A quibble: It is not possible for a ratified treaty to violate the Constitution, regardless of the terms of the treaty.

Article VI of the Constitution provides:

This Constitution, and the laws of the United States which shall be made in pursuance thereof; and all treaties made, or which shall be made, under the authority of the United States, shall be the supreme law of the land; and the judges in every state shall be bound thereby, anything in the Constitution or laws of any State to the contrary notwithstanding.

The supreme law of the land has three sources:

The US Constitution;

The laws of the United States made pursuant to the Constitution; and

Treaties made under the authority of the United States.

A treaty, any treaty, once signed by the President and ratified by the Senate, becomes the "supreme law of the land," conflicts with the Constitution notwithstanding. That is not to say that the treaties that Steven was discussing (which clearly violated either the Constitution itself or the Bill of Rights) should have been ratified. Had they been ratified, however, by definition they would not have violated the Constitution. They would have amended it.

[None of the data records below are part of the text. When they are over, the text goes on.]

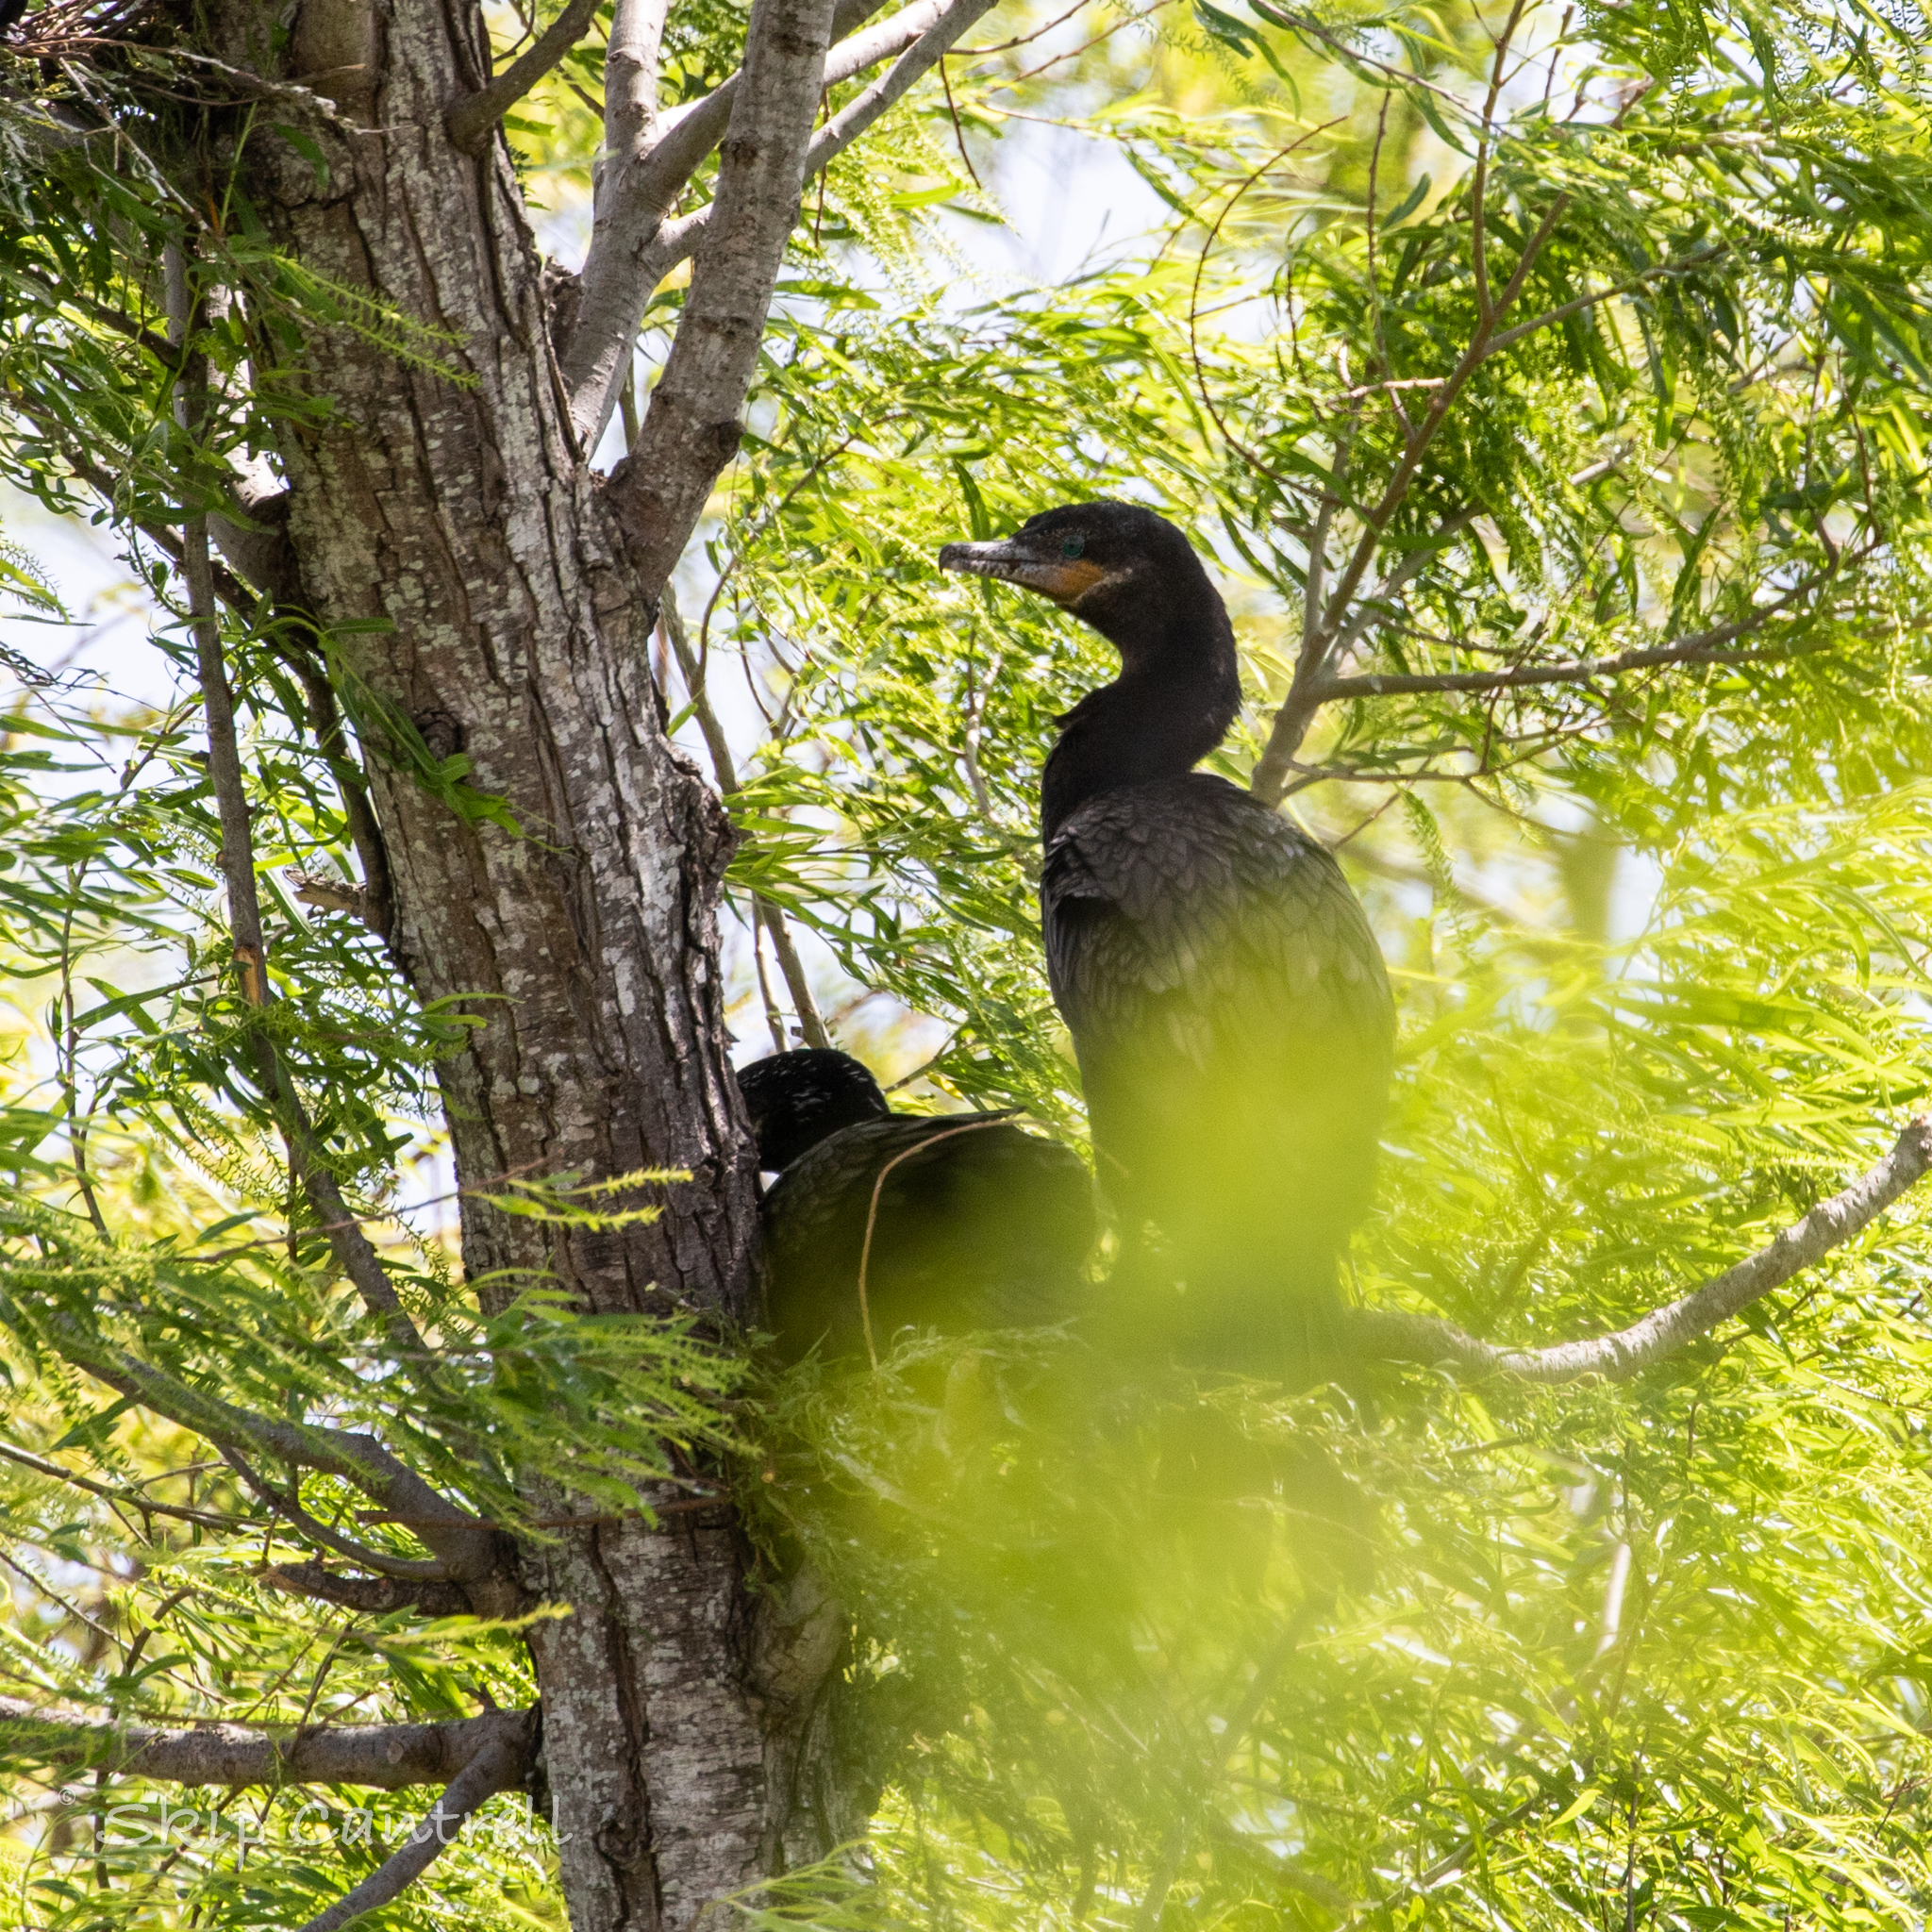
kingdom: Animalia
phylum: Chordata
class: Aves
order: Suliformes
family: Phalacrocoracidae
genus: Phalacrocorax
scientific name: Phalacrocorax brasilianus
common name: Neotropic cormorant
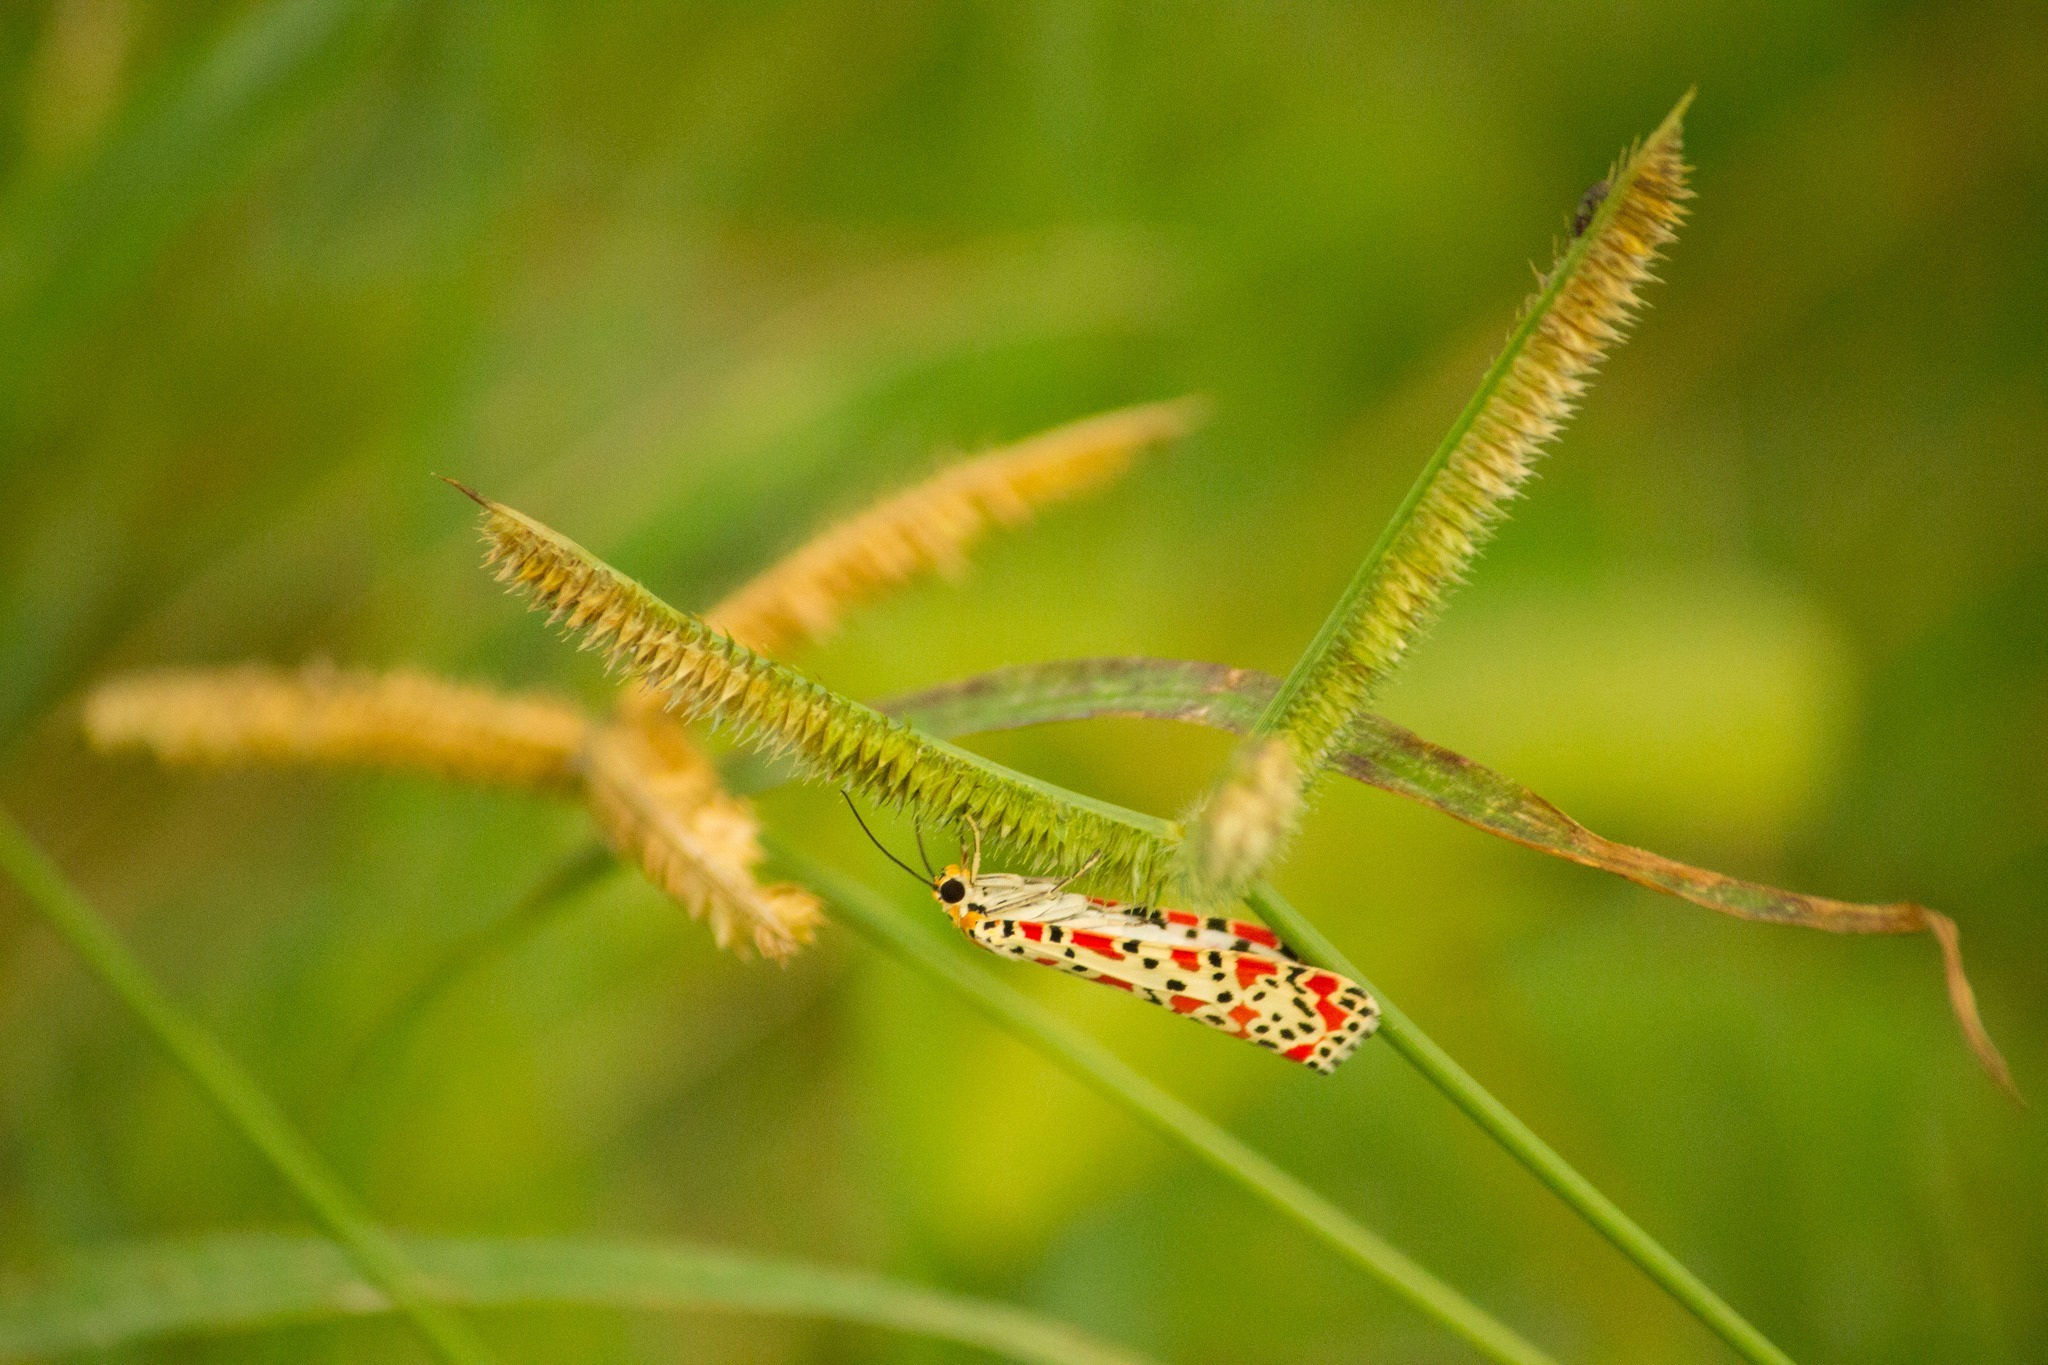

UPDATE: Doh! The Sage points out that the language quoted above "anything in the Constitution or laws of any State to the contrary notwithstanding" refers to the constitutions of the states. Not only is that correct, I should have known it to begin with. Treaties between the US and another nation would not amend the US Constitution. They would, however, amend existing statutes, to the extent that the effect of such an "amendment" would not violate the US Constitution. That's what I remembered from my long ago course on international taxation.